Chart interpretation exercises
----

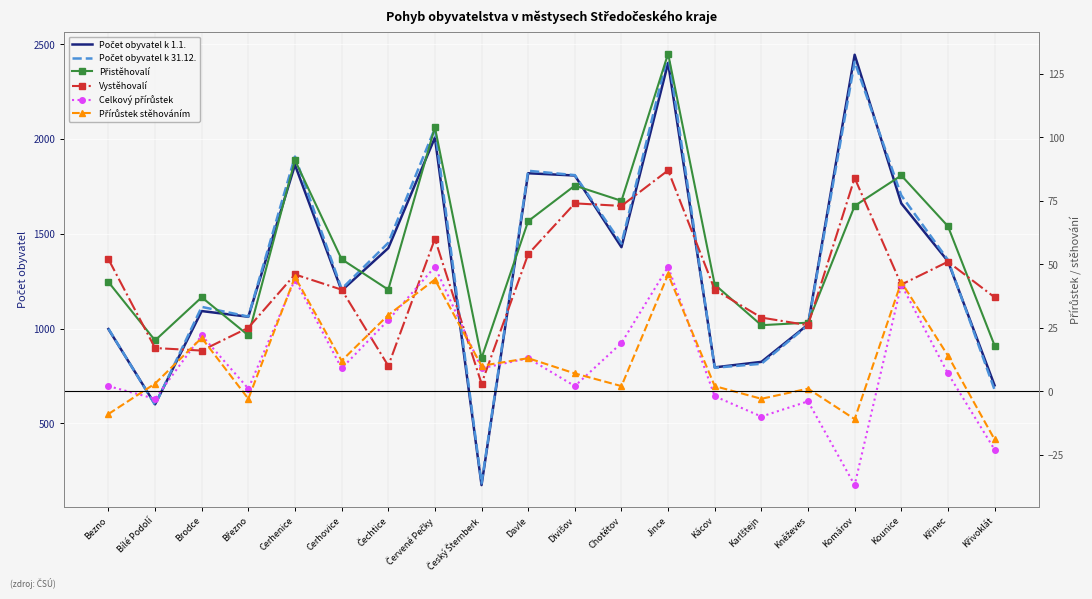

Where is the first local minimum for Celkový přírůstek?

Bílé Podolí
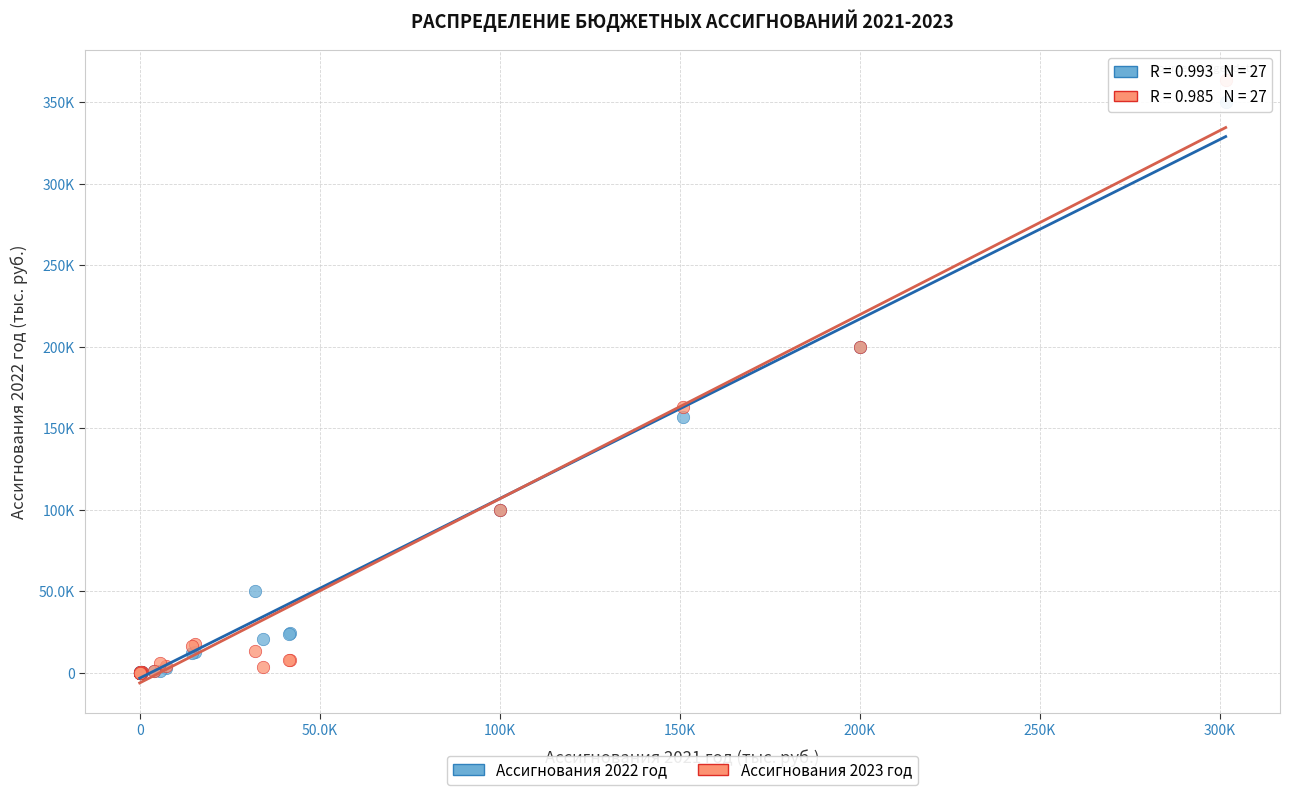

What are all the series names shown in the legend?

Ассигнования 2022 год, Ассигнования 2023 год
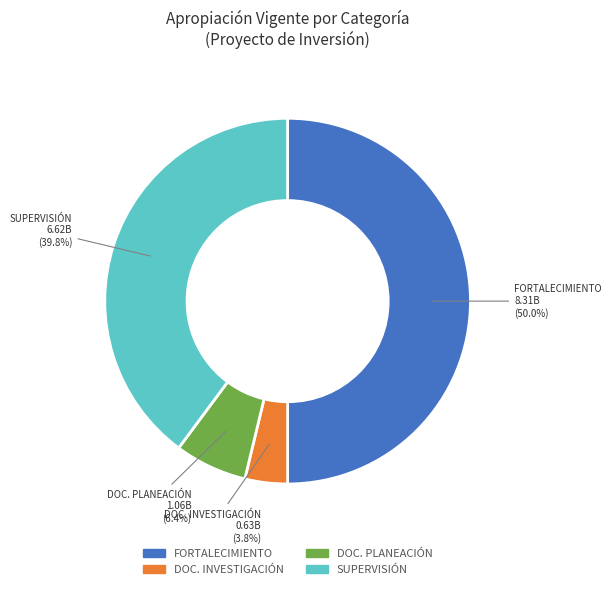

How much of the chart is everything except DOC. INVESTIGACIÓN?

96.2%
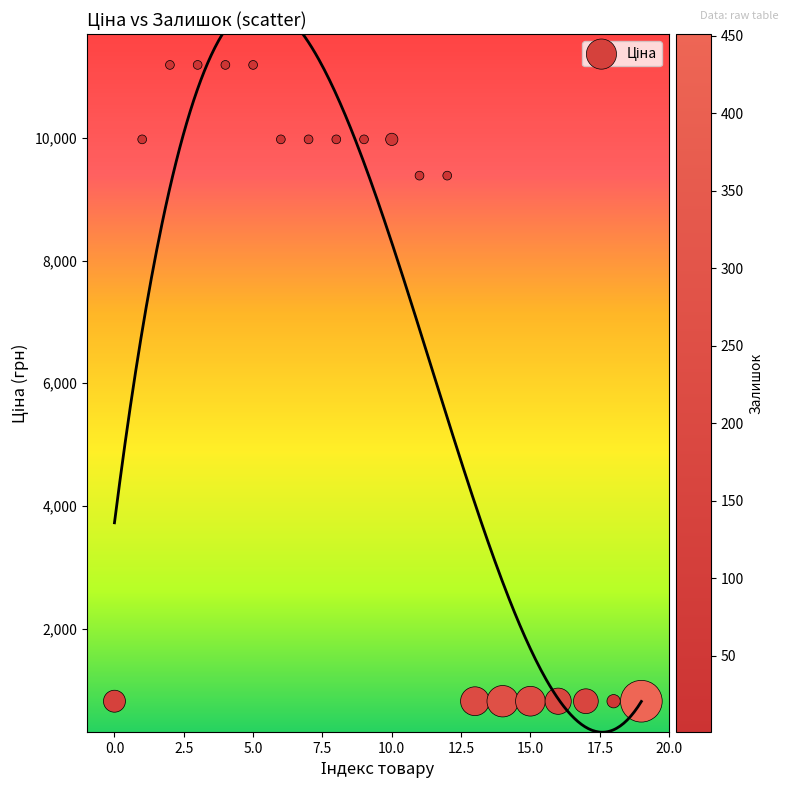

What is the range of Y values (max minus min)?

10369.7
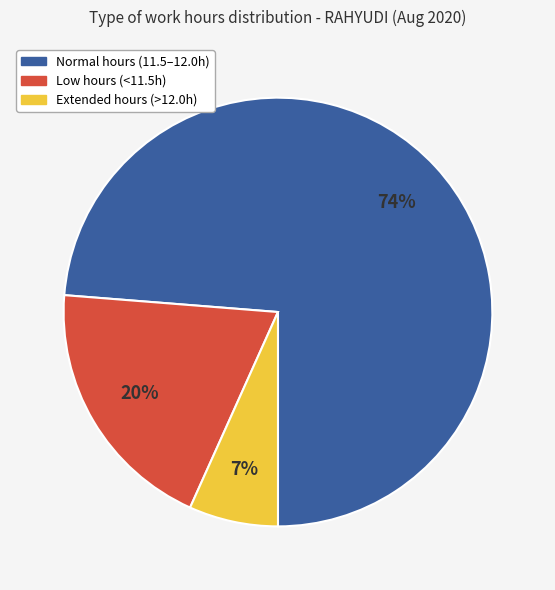

Is there a majority slice in this chart?

Yes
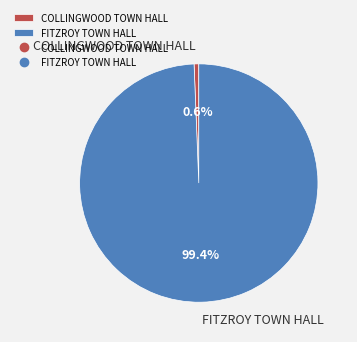

To the nearest percent, what is the difference between the COLLINGWOOD TOWN HALL and FITZROY TOWN HALL slice percentages?

99%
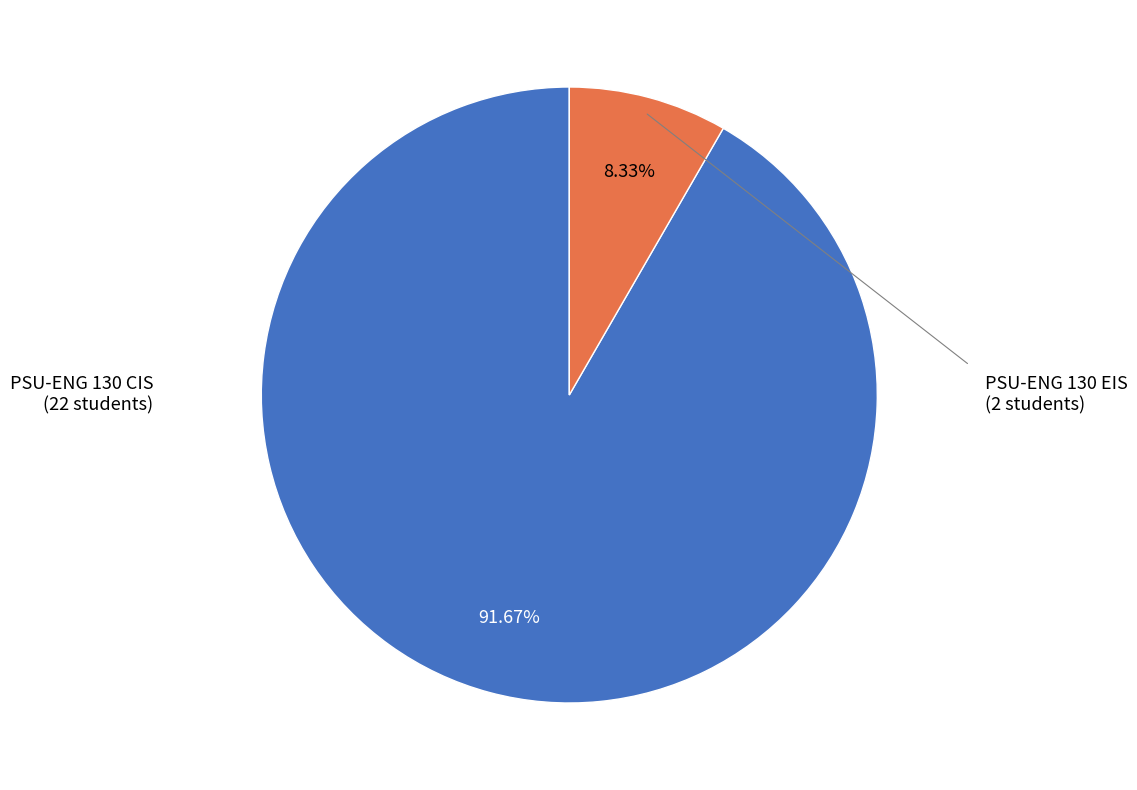

Count the number of slices in the pie.

2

----

• _HOW TO COMPLETE THIS TASK_
Edit all of the records above by replacing "chart" with "graph" and leaving everything else unchanged. Omit the pictures from your answer.

• _FINAL ANSWER_
Where is the first local minimum for Celkový přírůstek?

Bílé Podolí

What are all the series names shown in the legend?

Ассигнования 2022 год, Ассигнования 2023 год

How much of the graph is everything except DOC. INVESTIGACIÓN?

96.2%

What is the range of Y values (max minus min)?

10369.7

Is there a majority slice in this graph?

Yes

To the nearest percent, what is the difference between the COLLINGWOOD TOWN HALL and FITZROY TOWN HALL slice percentages?

99%

Count the number of slices in the pie.

2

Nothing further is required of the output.